» **TASK INSTRUCTIONS**
a - Which specific four-digit years does the text on the Tunisian student movement mention? List every one.
b - Can you write the next part of the text on the Tunisian student movement, picking up after its final paragraph?
++++ STUDY TEXT ++++
The Tunisian student movement played an important part in the country’s liberation struggles and has continued to play a vital role in the decades that followed political independence. However, Moutaa Amin Elwaer argues that the student movement often defends an elitist conception of society, which silences indigenous knowledge accumulated over the centuries, with a perspective not radically different from the national consensus.
By Moutaa Amin Elwaer
In my presentation to the Political Economy, Knowledge, Solidarity, Liberation: From Asia to Africa workshop in Tunis, I assessed some central elements of the contradiction between anti-imperialist and anti-colonial practices and conceptions within the Tunisian student movement. To begin within, I presented an overview of the history of the Tunisian student movement.
The first student mobilisations in Tunisia began in the early twentieth century, and specifically in 1910, when students of the Zaytuna mosque-university protested in defence of their pedagogical and material rights. Tunisian student activism witnessed numerous organisational improvements up to and including 1952 [1], when some students took the initiative to establish the General Union of Tunisia’s Students (GUTS), [2] the organisation that would be at the centre of student struggles for decades (see Corinna Mullin’s blogpost).
Despite the presence of Communist and independent students since its establishment, and the membership of nationalist students since the mid-1950s, GUTS suffered in the first years of its existence from the domination of students of the Constitutional Liberal Party (commonly known as the Destour party). In addition to the students’ union, the Destour dominated all national organisations and controlled the last stages of the struggle against French colonialism and the process of establishing the nascent state after the declaration of independence on 20 March 1956. By the late 1950s and early 1960s, GUTS witnessed the emergence of a trade union opposition demanding the independence of the union from the Destour party and the authorities.
In parallel, Tunisian student political organisations were created in France, before gradually moving to establish themselves in Tunisia. Opposition between students defending the union’s affiliation with the ruling party and supporters of the organisation’s independence (with clear leftist tendencies) continued until the beginning of the 1970s. At the 18th congress of GUTS supporters, a majority of students backed the organisation’s independence, which led the authorities to outlaw it, a status that remained unchanged until 1988. In 1985 the students of the Islamic tendency and those close to them founded a second union called the Tunisian General Union of Students (TGUS). Both unions were officially recognized in 1988, a year after the coup led by Zine El Abidine Ben Ali against Habib Bourguiba promising Tunisian democracy.[3]
Political repression intensified in 1991, targeting mainly Islamists who turned into a serious political competitor with the ruling party and, also, the left. Independent student organisations paid a heavy price during that wave of repression. TGUS was dissolved and all of its leadership were put on trial. Authorities were also preparing to dissolve the General Union of Tunisia’s Students, but instead placed severe constraints on its ability to organise. Trials and administrative sanctions of its activists were frequent and continued until January 2011.
++++ DATA BLOCK ++++
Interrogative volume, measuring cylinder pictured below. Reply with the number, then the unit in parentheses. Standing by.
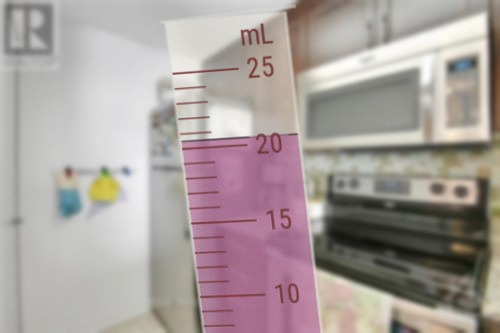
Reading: 20.5 (mL)
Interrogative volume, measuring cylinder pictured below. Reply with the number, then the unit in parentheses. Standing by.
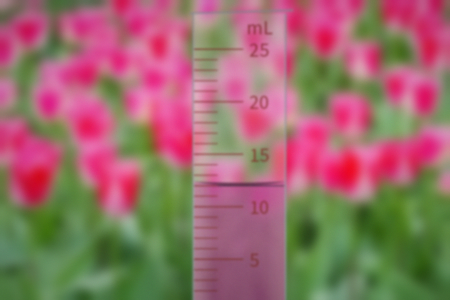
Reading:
++++
» **RESPONSE LIST**
a - 1910, 1952, 1956, 1985, 1988, 1991, 2011

b -
Student movements can be considered an ideal unit of analysis for the study of the dominant intellectual frameworks in their respective countries. In the Global South, student movements played an important role in the national and liberation struggles and have continued to play an important role throughout social and political protest movements in the decades that followed political independence. It is a role that the Tunisian student movement has played since the beginning of the twentieth century and has maintained during all the major milestones that Tunisia has known. For this blogpost, I will limit myself to the left-wing part of this movement.[4]
One of the most important features of this movement is the difficulty of determining its position vis-à-vis the colonial intellectual heritage, the subject of my presentation at the workshop in Tunis. On the one hand, it has been an unequivocal anti-imperialist and anti-colonial movement. The movement has been vocal at the main milestones of the anti-imperialist struggle (supporting independence movements in southern countries, Lumumba’s assassination, the Vietnam War, the 1982 invasion of Lebanon, Palestinian uprisings, opposing American aggression and occupation of Iraq etc) are sufficient to attest to this reality. Additionally, the anti-imperialist and anti-colonial stance has been expressed unambiguously since the General Union of Tunisian Students’ Charter of 1957, and this clarity continues today without confusion or interruption. Moreover, the movement has spared no effort in denouncing French cultural hegemony and upholding the flag of the Arabic language, whether it is in education or in their own political and union communication.
On the other hand, this movement has adopted an ideologically essentialist and a politically hostile standpoint regarding local cultures and frameworks. For example, it consistently denigrates Islam as a culture and a religion and Islamists as political actors, reproducing the frameworks of the mainstream French left analysis. In addition, an evolutionary vision of history dominates the leftist student movement. It is a view that the movement inherited from the leftist and pan-Arabist trends that constitute it. According to this perspective, capitalist civilisations are at a more advanced historical stage than those of Global South, in states like Tunisia. To reach this ‘advanced’ position, the majority of the movement adheres to a production-oriented, developmentalist model, which they consider the only way to assure the country’s future abundance as a condition of sovereignty and prosperity.
The tensions between what I have identified as an anti-colonial political position versus a capitalist-modern epistemic stance can be linked to the hegemonic knowledge production shared by the student movement (leftist or otherwise) with the rest of the Tunisian cultural and political elite. According to the dominant view, the university maintains a monopoly on the legitimate production of knowledge and excludes from this process all extra-university spaces. This social division excludes the knowledge accumulated by the various local communities, and whose production is not subject to academic standards. For example, it ignores knowledge accumulated over the centuries by Tunisian peasantry and its substitution with imported techniques with the production of technicians uprooted from their social environment. This is despite a growing body of research that demonstrates the harm of these forms of knowledge on Tunisian food sovereignty.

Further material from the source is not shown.